In this week’s lesson, Apollo and Artemis explored a possible reason why the Minoan Civilisation, with its beautiful, unfortified palaces, and its incredible technology, was overthrown by the Mycenaeans.
We discussed how the Minoans did extensive trade, and probably had a very strong naval presence, which would have helped prevent attack, and may explain why their palaces did not seem to have defensive walls. Various ideas were offered by both groups on what might have happened to weaken the Minoan Civilisation, leaving them open to attack.
Some one suggested that perhaps invaders hid in their ships and then attacked when they arrived at Crete; another idea was that a small number of invaders arrived and it was the illnesses they carried which wiped out the civilisation. A few others thought that maybe some form of natural disaster – a storm, fog or an earthquake – destroyed the palaces.

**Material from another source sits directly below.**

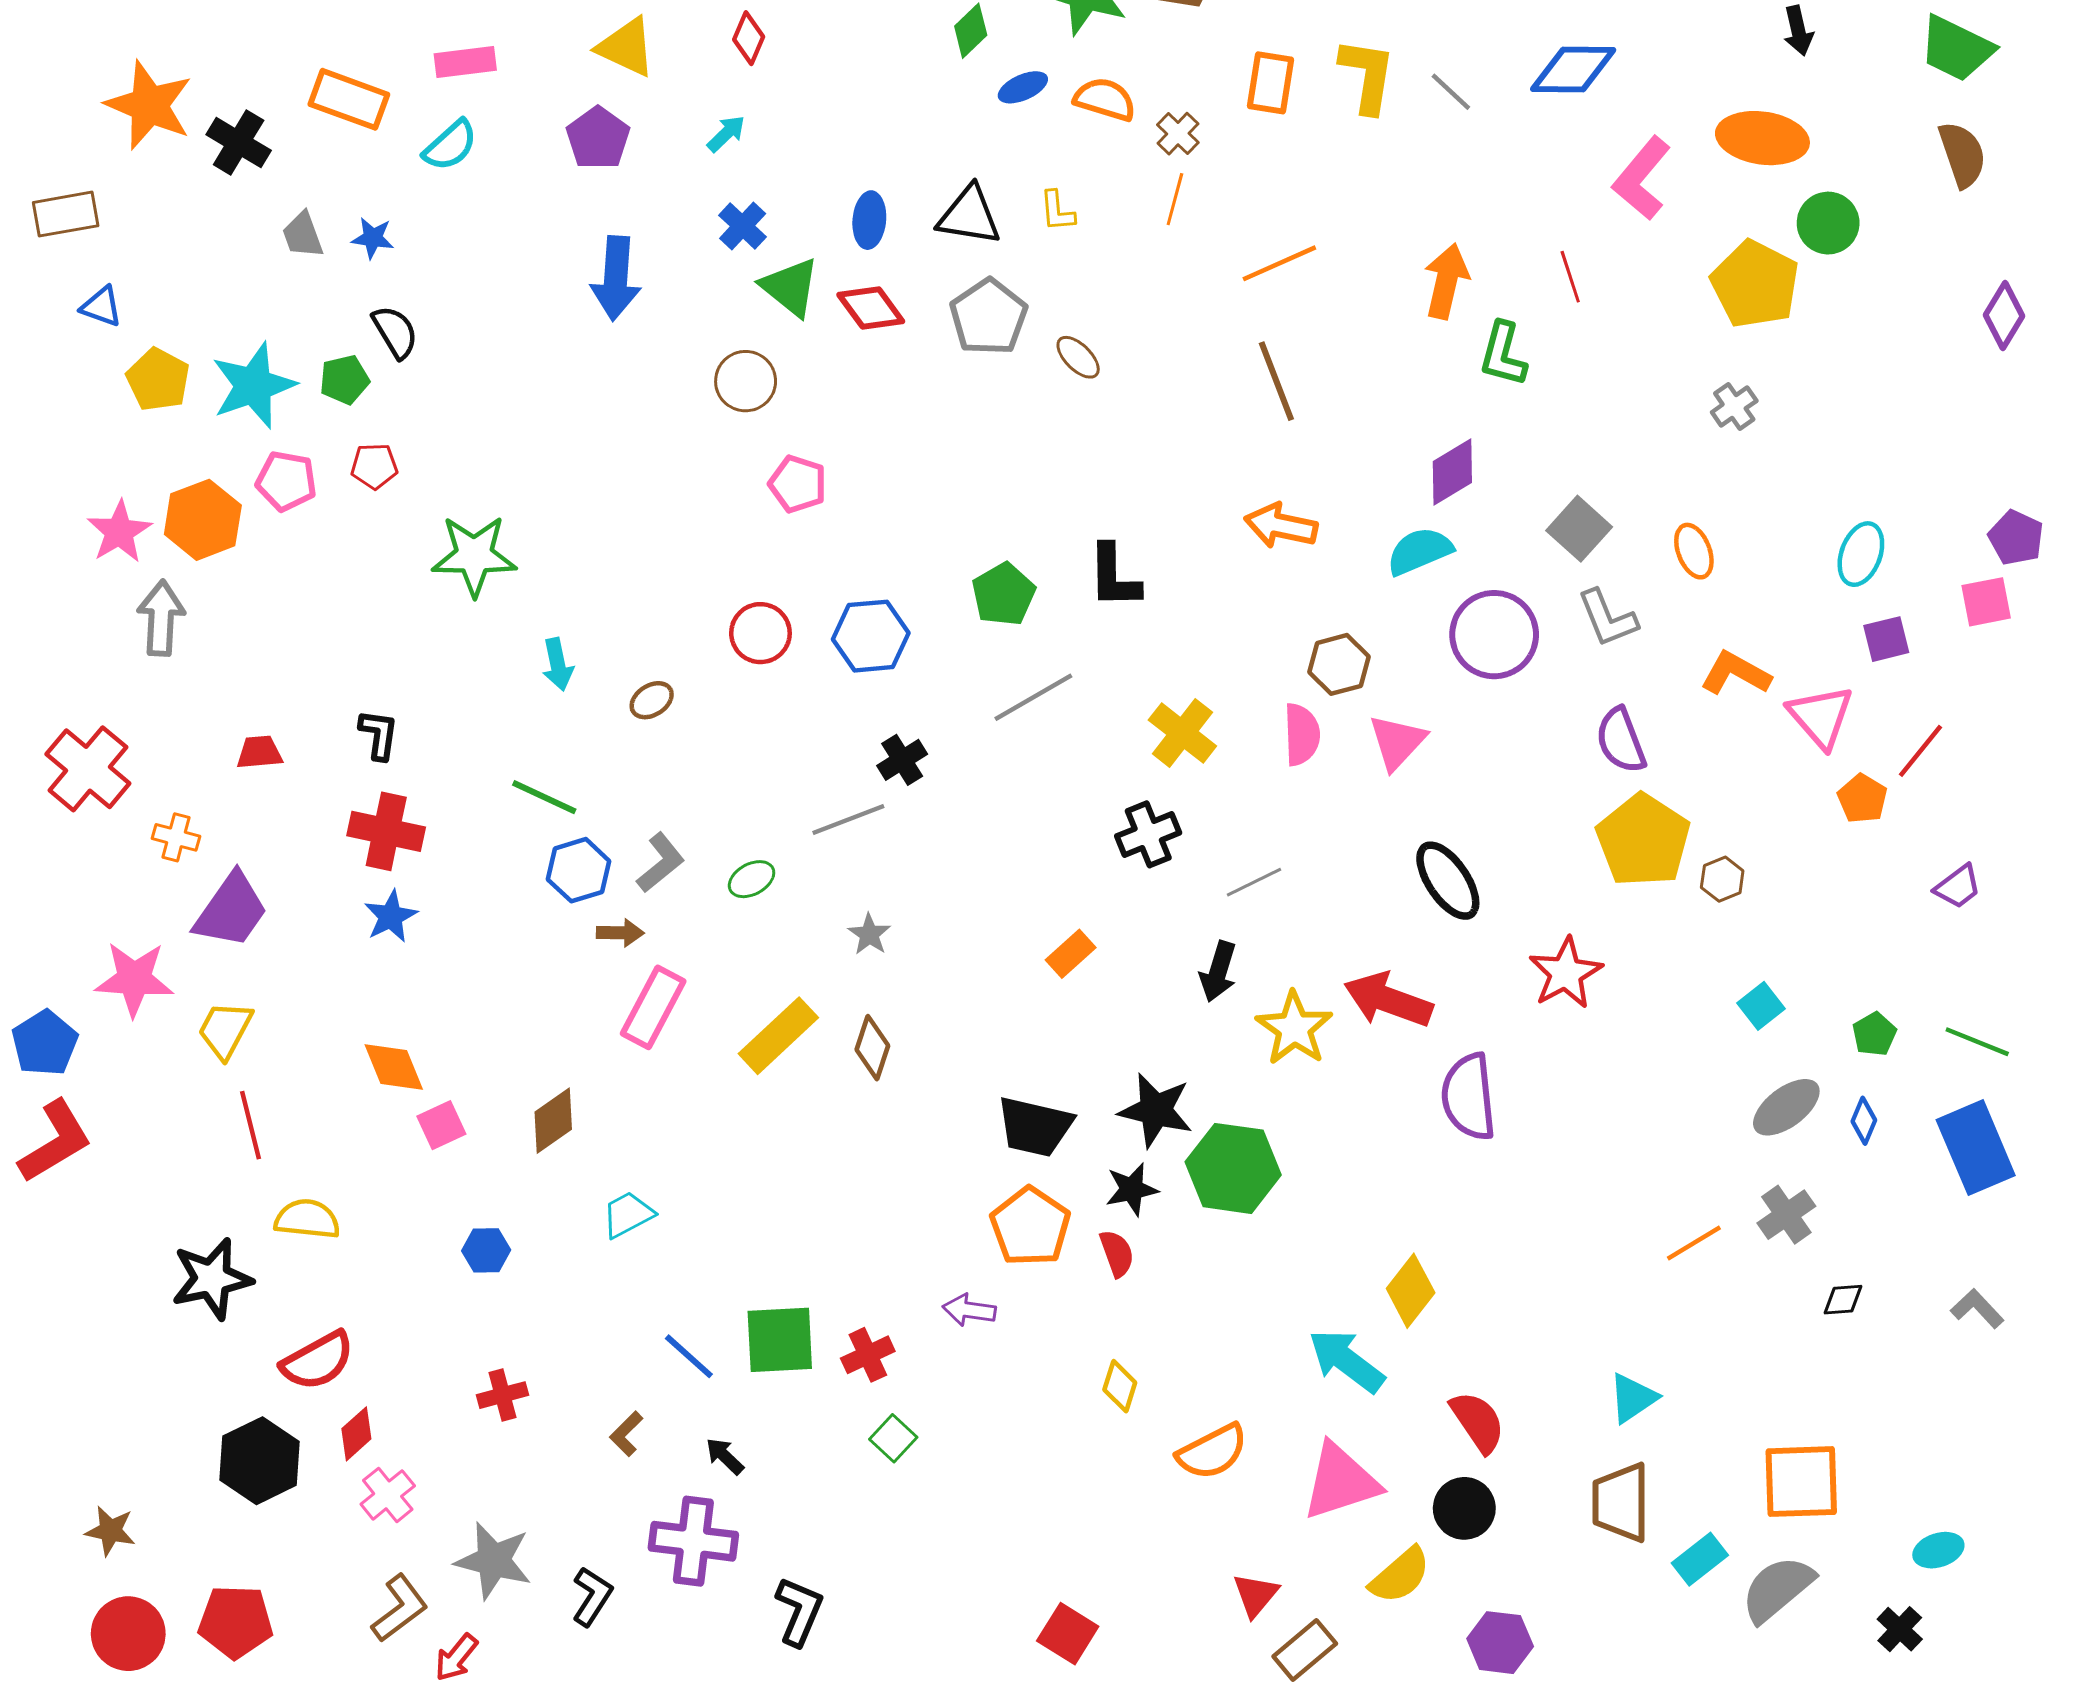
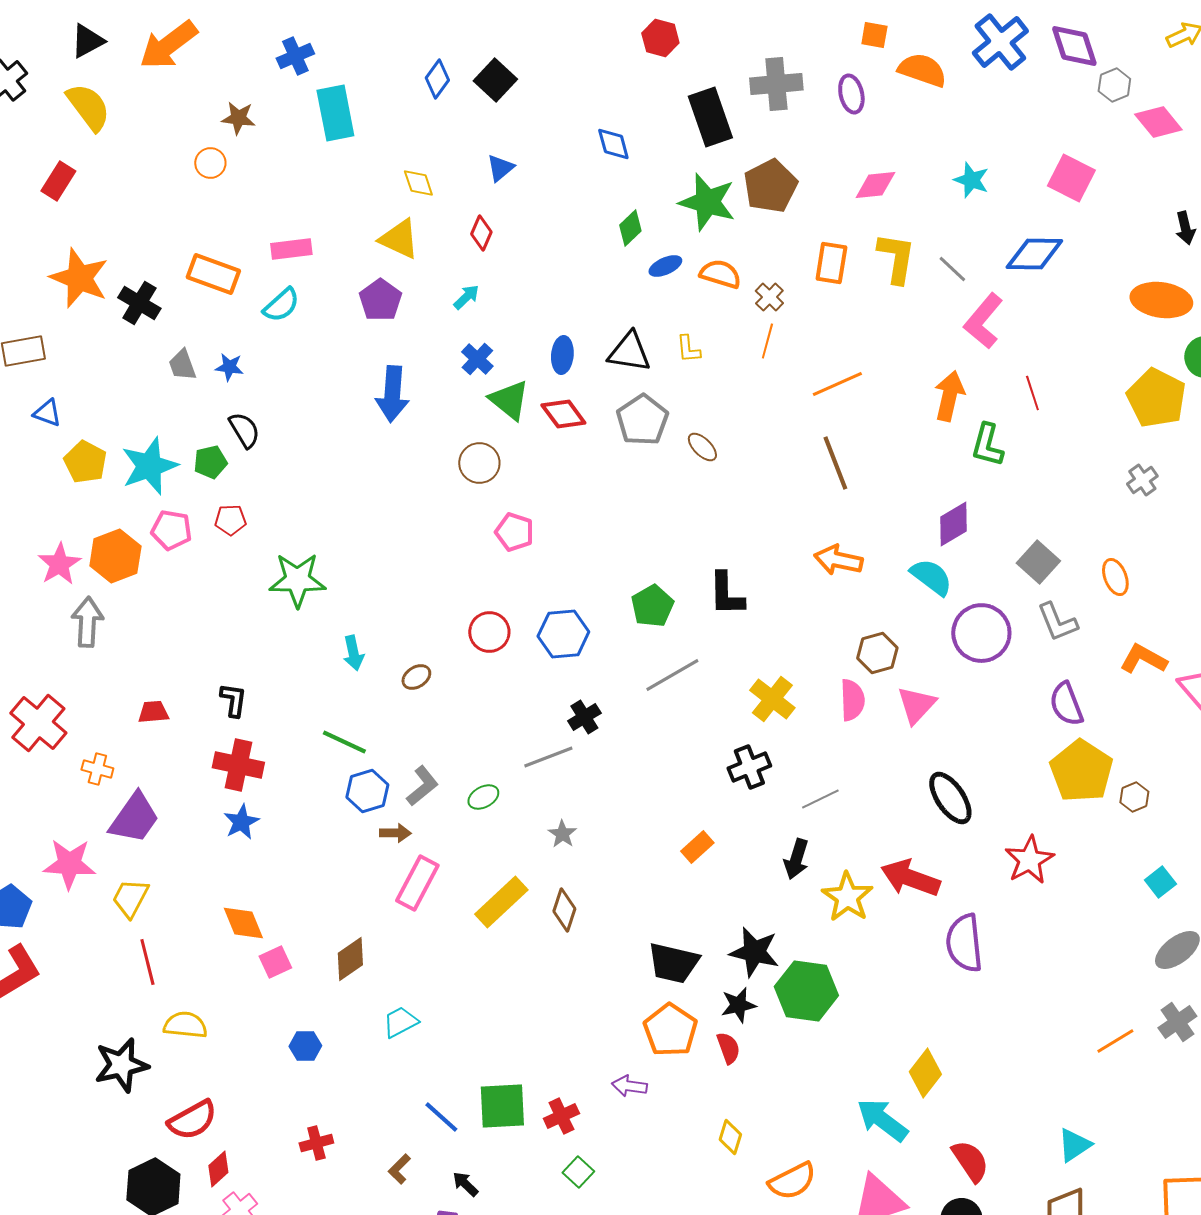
pink L-shape: (1642, 178) -> (983, 321), moved
cyan semicircle: (1420, 551) -> (931, 577), turned 60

We watched a small section of this very enjoyable and informative documentary on the Minoans to find out the clues which led archaeologists to the possible answer. Archaeologists discovered the presence of pumice stone high up on hills around a coastal Minoan settlement. They reasoned that they could have only got there from an enormous wave sweeping the stones onto the high land.
On the island of Santorini (or Thera), at around 1400 BC, there was a catastrophic volcanic eruption, one of the most devastating in recorded history. It would have instantly wiped out the Minoan settlements and palaces on the island itself, and the tsunami it produced would have destroyed the Minoan navy as well as the palaces in nearby Crete. This may have weakened the Minoan Civilisation, encouraging the Mycenaeans to take advantage of their fragile state and to invade.
Meanwhile, most of the island of Santorini actually sank, giving rise, perhaps, to the myth of Atlantlis, the story of a great civilisation which vanished without trace… You can read a very interesting article here on the scale and cultural significance of the eruption – what might have happened if the Minoans hadn’t been destroyed?
After this, we continued translating chapter three, which, appropriately enough, told the story of Jupiter deciding to flood the world and to destroy humankind, since they had become so wicked.
We did some sentence practice, too, to reinforce the idea of nouns changing to show if they are subjects or objects. Everyone did very well in remembering and recognising these changes!
Write a speech on the topic: was Jupiter right to flood the world?
It can be from any perspective – man, woman, child, animal, another god or goddess, or even Jupiter himself! It needs to be at least one side of your exercise book and it needs to be persuasive!
Apollo – please hand your homework in on Tuesday 3rd October.
Artemis – please hand in your homework on Wednesday 4th October.
I look forwarding to reading – and also hearing! – these speeches!